Copy nothing but the lines below running from the line containing "nose: (879, 395)" through the line containing "left knee: (379, 541)", both end lines included.

☆ ☆ ☆

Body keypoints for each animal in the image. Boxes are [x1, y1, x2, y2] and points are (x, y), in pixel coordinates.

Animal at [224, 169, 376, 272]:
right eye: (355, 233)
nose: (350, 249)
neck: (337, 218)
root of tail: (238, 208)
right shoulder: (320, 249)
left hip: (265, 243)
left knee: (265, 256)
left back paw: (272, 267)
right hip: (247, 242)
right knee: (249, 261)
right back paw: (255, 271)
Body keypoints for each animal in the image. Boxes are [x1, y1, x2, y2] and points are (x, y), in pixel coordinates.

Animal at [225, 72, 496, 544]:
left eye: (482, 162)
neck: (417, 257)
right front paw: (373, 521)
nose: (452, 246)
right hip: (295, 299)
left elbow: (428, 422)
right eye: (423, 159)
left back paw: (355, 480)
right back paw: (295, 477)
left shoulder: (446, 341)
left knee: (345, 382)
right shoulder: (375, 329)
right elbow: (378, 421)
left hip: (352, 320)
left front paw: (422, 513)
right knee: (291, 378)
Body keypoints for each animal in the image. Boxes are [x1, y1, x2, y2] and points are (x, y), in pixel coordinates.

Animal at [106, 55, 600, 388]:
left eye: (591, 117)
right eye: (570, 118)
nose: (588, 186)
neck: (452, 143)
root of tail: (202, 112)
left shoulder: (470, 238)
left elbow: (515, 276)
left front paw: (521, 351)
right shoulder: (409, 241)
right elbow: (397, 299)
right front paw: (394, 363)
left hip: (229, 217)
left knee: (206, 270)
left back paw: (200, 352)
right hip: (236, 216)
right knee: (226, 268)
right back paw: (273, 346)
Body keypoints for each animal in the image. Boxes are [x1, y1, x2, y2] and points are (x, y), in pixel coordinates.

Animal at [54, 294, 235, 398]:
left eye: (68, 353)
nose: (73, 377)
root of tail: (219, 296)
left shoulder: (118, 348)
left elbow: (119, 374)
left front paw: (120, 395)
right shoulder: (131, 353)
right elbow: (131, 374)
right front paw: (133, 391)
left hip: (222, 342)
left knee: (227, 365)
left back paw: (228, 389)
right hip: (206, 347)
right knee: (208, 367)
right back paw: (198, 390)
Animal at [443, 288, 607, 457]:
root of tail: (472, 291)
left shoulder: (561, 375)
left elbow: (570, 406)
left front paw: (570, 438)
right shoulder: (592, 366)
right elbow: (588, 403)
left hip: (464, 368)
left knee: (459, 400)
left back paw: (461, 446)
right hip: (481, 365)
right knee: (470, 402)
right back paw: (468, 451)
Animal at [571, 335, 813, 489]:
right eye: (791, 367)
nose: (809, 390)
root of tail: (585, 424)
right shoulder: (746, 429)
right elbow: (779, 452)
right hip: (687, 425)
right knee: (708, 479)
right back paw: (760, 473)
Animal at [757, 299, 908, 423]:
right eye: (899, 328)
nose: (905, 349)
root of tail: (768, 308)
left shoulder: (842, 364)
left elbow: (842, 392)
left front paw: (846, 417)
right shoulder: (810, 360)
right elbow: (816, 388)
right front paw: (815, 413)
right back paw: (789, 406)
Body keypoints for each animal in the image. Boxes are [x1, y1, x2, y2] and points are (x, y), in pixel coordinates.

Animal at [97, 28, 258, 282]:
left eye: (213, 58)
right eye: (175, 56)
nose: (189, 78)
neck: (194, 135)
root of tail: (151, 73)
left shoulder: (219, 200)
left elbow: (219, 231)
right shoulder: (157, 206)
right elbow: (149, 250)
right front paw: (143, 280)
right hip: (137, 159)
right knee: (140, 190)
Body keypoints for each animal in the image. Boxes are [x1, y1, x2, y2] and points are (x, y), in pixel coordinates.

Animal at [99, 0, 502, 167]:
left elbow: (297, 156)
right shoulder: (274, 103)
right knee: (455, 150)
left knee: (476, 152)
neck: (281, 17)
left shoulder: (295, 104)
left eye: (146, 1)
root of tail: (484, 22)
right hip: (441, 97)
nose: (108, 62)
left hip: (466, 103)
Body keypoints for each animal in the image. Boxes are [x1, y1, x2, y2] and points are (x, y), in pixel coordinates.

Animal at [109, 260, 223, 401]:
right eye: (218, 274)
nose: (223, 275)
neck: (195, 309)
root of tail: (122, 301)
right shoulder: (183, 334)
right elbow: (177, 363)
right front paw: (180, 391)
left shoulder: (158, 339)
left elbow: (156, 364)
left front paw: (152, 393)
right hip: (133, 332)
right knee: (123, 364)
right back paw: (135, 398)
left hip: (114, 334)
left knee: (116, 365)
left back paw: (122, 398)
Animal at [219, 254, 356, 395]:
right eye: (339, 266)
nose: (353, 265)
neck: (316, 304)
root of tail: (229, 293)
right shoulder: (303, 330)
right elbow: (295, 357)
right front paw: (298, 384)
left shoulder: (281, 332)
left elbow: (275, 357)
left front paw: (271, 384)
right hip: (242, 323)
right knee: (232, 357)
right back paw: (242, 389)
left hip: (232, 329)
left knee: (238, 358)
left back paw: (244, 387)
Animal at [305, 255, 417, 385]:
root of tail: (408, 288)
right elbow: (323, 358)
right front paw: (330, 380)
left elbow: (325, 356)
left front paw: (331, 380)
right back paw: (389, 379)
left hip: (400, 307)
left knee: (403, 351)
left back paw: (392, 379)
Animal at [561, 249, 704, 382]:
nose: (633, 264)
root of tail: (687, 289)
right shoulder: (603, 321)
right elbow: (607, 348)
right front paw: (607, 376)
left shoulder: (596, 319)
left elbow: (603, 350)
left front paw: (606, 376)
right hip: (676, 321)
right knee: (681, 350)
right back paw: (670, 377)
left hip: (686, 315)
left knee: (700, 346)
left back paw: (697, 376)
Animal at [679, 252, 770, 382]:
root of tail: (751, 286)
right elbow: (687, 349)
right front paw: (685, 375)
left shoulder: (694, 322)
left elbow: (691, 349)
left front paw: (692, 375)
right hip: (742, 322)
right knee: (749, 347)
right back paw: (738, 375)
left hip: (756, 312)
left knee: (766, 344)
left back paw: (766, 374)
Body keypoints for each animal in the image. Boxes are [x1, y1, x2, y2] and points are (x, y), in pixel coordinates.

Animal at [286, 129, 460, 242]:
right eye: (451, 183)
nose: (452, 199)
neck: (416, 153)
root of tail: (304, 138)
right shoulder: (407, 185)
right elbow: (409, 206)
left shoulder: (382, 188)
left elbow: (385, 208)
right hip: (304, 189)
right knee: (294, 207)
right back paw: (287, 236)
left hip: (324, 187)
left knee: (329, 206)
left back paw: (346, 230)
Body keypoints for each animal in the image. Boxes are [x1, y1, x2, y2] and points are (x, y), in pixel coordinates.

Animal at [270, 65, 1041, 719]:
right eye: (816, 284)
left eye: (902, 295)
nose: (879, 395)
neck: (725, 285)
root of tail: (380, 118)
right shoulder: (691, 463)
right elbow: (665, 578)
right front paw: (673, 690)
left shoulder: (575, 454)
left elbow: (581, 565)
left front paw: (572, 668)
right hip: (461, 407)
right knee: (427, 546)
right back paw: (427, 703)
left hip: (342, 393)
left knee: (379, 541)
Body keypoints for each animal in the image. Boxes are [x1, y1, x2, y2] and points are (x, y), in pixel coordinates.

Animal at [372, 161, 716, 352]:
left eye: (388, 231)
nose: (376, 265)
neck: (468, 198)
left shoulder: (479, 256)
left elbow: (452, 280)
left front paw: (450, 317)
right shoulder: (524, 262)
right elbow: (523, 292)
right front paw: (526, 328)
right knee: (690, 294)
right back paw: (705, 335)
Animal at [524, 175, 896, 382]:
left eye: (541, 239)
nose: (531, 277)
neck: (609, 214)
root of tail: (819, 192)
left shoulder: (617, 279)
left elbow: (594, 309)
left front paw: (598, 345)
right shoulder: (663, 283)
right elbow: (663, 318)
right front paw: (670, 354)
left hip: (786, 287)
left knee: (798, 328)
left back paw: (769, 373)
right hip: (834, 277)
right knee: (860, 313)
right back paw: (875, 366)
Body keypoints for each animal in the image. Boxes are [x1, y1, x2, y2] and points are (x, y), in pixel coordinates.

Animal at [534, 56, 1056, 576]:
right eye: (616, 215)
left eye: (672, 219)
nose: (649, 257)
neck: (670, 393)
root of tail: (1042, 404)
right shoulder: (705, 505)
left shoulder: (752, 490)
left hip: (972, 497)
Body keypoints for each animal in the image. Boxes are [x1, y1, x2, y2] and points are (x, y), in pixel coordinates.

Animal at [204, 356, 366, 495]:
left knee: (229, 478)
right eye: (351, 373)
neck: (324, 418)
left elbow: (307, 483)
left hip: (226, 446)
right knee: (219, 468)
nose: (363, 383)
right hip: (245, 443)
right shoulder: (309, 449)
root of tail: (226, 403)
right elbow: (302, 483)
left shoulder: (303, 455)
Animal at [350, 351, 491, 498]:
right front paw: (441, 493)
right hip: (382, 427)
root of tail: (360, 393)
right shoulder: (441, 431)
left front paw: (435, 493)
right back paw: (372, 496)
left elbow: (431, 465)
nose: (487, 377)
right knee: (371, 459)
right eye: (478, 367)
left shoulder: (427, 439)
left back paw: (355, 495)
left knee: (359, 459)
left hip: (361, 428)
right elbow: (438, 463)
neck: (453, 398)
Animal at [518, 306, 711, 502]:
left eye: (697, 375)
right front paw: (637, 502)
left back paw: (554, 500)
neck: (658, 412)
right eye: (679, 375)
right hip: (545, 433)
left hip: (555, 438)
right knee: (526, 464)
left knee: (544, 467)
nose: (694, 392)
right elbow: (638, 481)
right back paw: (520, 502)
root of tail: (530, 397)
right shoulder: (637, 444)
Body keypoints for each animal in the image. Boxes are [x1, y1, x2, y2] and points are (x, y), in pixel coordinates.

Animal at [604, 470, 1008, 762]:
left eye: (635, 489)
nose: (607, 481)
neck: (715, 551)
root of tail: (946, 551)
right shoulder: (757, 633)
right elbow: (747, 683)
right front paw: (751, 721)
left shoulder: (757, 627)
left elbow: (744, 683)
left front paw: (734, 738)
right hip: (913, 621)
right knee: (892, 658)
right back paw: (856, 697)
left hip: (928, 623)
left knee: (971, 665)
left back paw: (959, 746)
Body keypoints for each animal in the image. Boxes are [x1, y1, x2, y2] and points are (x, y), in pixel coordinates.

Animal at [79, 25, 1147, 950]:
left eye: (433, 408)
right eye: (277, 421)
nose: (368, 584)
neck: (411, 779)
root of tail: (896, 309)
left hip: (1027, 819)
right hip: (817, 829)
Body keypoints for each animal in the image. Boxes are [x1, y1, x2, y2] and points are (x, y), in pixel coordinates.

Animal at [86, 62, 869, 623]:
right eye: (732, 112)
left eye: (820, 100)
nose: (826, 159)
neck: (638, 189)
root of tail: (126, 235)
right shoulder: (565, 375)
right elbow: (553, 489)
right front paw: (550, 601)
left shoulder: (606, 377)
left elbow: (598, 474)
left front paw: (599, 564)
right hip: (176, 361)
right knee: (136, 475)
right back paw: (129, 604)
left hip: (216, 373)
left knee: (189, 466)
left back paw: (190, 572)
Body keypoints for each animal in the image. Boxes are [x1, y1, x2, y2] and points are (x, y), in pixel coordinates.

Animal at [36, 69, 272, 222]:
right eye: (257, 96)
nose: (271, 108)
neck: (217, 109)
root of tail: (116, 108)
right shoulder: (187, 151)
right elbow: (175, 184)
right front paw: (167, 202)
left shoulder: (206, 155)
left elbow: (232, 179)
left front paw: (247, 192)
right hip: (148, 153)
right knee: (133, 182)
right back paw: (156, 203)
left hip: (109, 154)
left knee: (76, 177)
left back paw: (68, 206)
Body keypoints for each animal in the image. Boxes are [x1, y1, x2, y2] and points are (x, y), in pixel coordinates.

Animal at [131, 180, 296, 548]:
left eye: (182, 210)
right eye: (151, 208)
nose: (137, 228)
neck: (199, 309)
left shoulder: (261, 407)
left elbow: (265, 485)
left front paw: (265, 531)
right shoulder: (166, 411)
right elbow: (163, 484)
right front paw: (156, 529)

☆ ☆ ☆

- _Answer space_:
nose: (879, 395)
neck: (725, 285)
root of tail: (380, 118)
right shoulder: (691, 463)
right elbow: (665, 578)
right front paw: (673, 690)
left shoulder: (575, 454)
left elbow: (581, 565)
left front paw: (572, 668)
right hip: (461, 407)
right knee: (427, 546)
right back paw: (427, 703)
left hip: (342, 393)
left knee: (379, 541)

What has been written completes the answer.